Collected material:
--- START ---

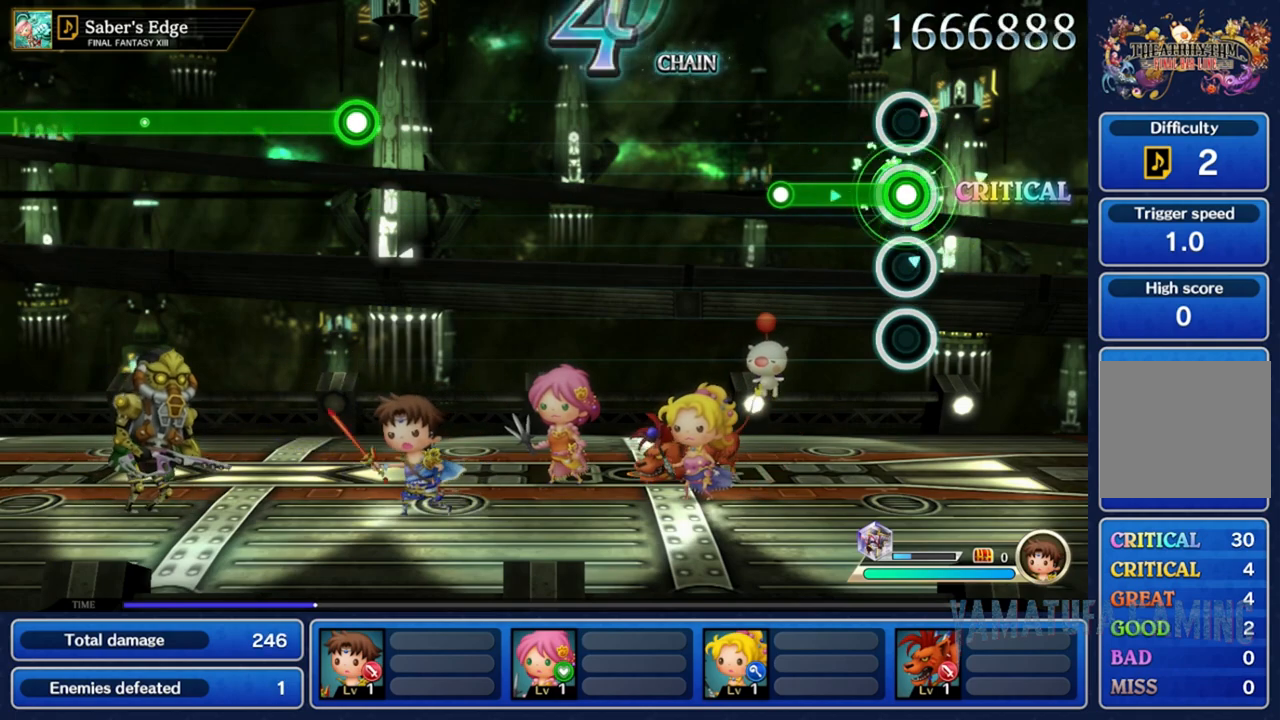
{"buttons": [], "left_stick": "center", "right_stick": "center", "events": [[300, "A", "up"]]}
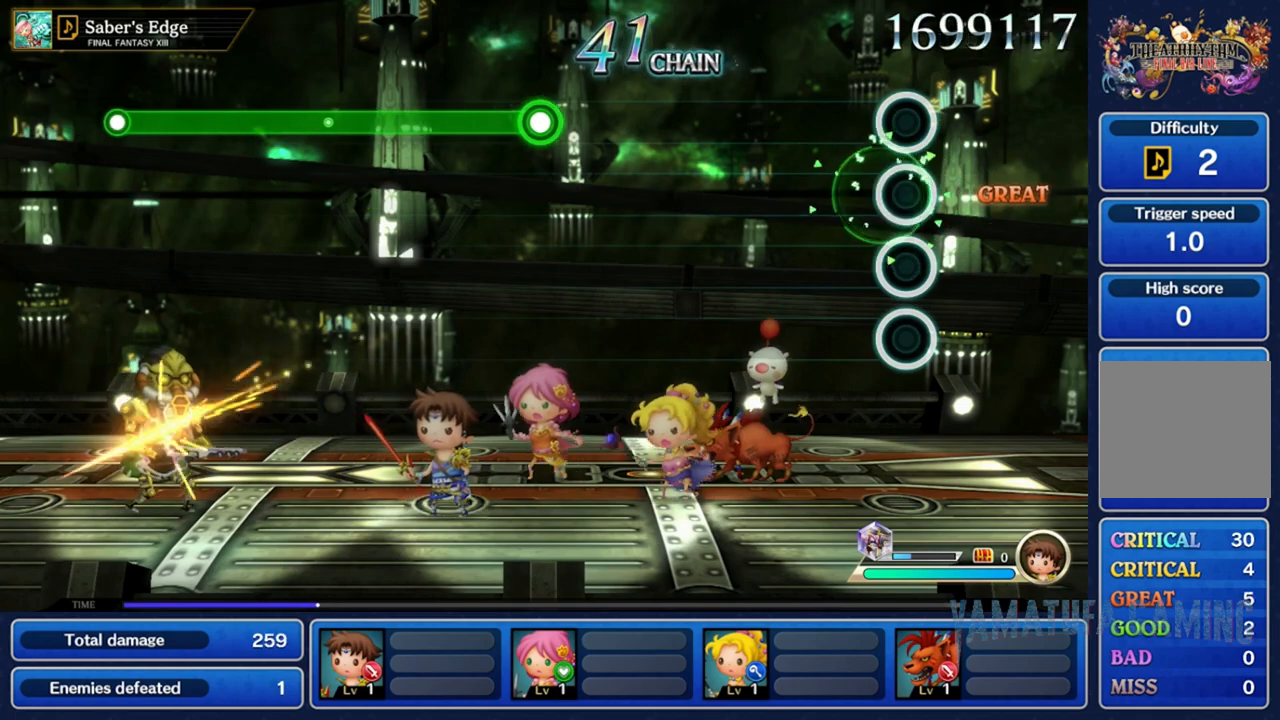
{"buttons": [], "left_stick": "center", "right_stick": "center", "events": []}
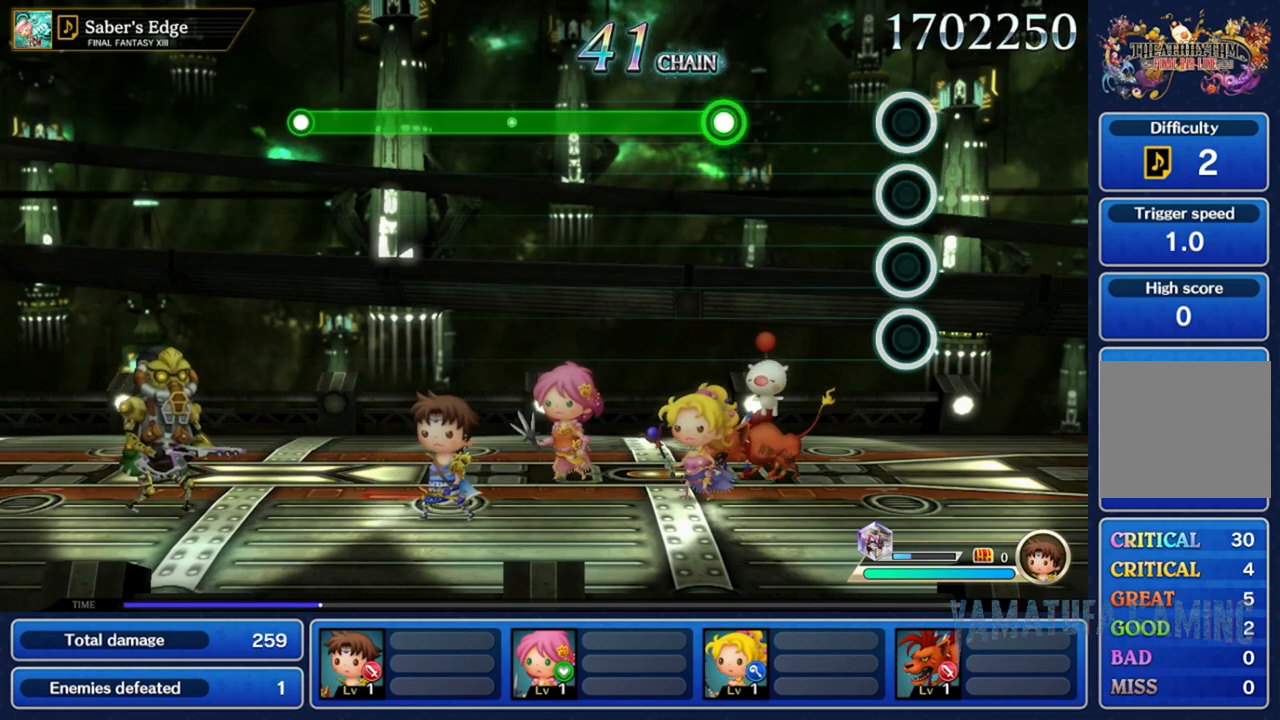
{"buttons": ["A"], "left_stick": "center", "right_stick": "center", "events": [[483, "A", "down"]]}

--- END ---

Your task:
Set the listing down in full and exactly. Pictures within it should not appear in the copy.

Written answer:
{"buttons": [], "left_stick": "center", "right_stick": "center", "events": [[300, "A", "up"]]}
{"buttons": [], "left_stick": "center", "right_stick": "center", "events": []}
{"buttons": ["A"], "left_stick": "center", "right_stick": "center", "events": [[483, "A", "down"]]}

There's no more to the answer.